--- START ---
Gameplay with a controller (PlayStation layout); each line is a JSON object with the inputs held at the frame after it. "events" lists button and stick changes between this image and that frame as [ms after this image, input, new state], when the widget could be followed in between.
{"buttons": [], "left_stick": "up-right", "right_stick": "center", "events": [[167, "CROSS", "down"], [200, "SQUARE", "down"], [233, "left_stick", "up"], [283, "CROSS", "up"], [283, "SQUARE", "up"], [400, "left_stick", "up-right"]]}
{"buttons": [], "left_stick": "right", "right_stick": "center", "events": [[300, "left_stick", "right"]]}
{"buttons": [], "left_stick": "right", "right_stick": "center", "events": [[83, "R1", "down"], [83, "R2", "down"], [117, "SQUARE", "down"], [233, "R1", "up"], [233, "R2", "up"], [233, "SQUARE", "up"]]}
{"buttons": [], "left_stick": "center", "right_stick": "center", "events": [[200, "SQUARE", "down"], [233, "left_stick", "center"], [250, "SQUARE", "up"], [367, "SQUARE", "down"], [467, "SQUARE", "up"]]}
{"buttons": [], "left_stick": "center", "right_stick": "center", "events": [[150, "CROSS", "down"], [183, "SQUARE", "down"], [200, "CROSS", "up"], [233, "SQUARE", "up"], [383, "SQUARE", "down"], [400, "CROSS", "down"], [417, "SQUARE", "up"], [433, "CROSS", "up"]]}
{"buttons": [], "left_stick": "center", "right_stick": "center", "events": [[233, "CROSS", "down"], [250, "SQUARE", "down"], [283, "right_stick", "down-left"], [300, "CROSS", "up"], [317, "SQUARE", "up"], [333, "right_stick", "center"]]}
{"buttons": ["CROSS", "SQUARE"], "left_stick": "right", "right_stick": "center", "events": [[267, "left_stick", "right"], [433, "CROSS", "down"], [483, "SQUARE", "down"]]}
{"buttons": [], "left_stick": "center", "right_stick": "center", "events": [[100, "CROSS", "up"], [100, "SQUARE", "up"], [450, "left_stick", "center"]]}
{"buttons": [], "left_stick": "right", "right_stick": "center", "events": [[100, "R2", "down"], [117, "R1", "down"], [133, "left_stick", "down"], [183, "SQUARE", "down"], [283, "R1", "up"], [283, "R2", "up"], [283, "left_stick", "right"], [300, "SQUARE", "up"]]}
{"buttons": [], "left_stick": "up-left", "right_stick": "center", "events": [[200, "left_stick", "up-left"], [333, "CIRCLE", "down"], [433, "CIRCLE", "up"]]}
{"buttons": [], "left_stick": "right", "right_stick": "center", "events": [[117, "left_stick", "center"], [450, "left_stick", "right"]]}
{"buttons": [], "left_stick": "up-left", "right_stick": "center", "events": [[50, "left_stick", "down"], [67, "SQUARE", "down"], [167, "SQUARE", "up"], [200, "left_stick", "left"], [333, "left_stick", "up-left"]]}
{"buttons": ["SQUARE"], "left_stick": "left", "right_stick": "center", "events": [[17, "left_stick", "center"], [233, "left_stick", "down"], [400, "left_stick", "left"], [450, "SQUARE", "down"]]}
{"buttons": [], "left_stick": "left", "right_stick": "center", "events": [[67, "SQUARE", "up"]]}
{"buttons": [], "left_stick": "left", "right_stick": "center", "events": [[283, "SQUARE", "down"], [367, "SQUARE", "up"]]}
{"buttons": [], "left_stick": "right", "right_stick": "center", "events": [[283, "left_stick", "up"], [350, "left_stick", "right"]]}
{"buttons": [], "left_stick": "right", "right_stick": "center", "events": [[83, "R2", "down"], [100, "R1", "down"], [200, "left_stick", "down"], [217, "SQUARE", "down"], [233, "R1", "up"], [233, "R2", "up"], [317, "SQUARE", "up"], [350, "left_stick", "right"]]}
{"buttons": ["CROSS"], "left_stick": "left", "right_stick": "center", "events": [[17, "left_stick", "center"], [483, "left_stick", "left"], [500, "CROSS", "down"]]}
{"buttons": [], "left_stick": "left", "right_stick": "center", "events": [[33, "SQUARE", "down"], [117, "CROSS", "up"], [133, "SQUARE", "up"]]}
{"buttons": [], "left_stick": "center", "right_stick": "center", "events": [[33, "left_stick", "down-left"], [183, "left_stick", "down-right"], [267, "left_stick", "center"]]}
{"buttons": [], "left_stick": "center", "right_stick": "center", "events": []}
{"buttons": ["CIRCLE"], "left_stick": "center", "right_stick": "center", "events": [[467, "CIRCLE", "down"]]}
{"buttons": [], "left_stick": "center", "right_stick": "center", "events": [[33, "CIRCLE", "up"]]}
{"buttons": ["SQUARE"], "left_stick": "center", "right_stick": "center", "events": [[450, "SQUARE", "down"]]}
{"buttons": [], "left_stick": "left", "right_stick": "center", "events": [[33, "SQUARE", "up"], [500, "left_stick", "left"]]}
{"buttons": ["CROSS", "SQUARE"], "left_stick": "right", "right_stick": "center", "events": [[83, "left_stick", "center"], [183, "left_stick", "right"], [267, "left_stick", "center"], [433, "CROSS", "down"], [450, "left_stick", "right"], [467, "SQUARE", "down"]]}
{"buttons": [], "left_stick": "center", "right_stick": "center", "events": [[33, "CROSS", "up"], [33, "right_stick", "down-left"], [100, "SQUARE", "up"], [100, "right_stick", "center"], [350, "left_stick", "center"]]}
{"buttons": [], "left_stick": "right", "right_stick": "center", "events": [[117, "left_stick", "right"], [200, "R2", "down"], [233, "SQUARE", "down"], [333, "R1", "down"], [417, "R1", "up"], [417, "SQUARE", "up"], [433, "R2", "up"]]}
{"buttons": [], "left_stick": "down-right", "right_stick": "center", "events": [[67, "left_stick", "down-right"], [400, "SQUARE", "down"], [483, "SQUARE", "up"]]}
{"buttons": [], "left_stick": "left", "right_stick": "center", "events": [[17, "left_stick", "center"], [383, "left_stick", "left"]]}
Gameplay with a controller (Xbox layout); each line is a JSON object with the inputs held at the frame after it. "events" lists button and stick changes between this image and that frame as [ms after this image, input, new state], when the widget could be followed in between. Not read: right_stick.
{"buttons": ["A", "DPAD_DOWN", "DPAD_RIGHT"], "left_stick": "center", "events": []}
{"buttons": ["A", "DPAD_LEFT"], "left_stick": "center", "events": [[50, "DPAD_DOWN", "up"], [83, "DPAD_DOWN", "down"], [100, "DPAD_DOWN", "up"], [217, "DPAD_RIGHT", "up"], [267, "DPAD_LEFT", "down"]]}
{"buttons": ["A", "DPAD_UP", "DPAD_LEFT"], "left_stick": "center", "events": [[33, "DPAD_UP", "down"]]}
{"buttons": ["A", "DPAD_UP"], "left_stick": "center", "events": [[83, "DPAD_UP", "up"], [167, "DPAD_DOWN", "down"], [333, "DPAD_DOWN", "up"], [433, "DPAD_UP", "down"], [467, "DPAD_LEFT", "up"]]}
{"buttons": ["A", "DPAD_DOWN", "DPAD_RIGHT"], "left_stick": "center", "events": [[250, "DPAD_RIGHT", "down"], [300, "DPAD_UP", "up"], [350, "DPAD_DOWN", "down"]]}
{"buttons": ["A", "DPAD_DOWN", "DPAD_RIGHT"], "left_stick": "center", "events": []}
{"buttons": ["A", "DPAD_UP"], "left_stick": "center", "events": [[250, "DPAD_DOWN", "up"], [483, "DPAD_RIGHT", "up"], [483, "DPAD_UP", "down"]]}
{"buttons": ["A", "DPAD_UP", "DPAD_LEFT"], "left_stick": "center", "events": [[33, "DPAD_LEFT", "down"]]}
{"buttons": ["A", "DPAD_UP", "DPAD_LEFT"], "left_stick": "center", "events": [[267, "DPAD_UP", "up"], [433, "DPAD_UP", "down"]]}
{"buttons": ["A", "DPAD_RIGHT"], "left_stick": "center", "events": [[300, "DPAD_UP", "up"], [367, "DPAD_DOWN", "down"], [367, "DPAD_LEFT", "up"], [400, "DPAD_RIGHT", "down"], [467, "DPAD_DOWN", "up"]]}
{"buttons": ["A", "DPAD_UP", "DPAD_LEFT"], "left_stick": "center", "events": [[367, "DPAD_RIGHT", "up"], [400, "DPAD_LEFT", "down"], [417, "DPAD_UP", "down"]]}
--- END ---
» WORK INSTRUCTIONS
Your answer should be the lines of the records that include the word "widget".

» RESPONSE
Gameplay with a controller (PlayStation layout); each line is a JSON object with the inputs held at the frame after it. "events" lists button and stick changes between this image and that frame as [ms after this image, input, new state], when the widget could be followed in between.
Gameplay with a controller (Xbox layout); each line is a JSON object with the inputs held at the frame after it. "events" lists button and stick changes between this image and that frame as [ms after this image, input, new state], when the widget could be followed in between. Not read: right_stick.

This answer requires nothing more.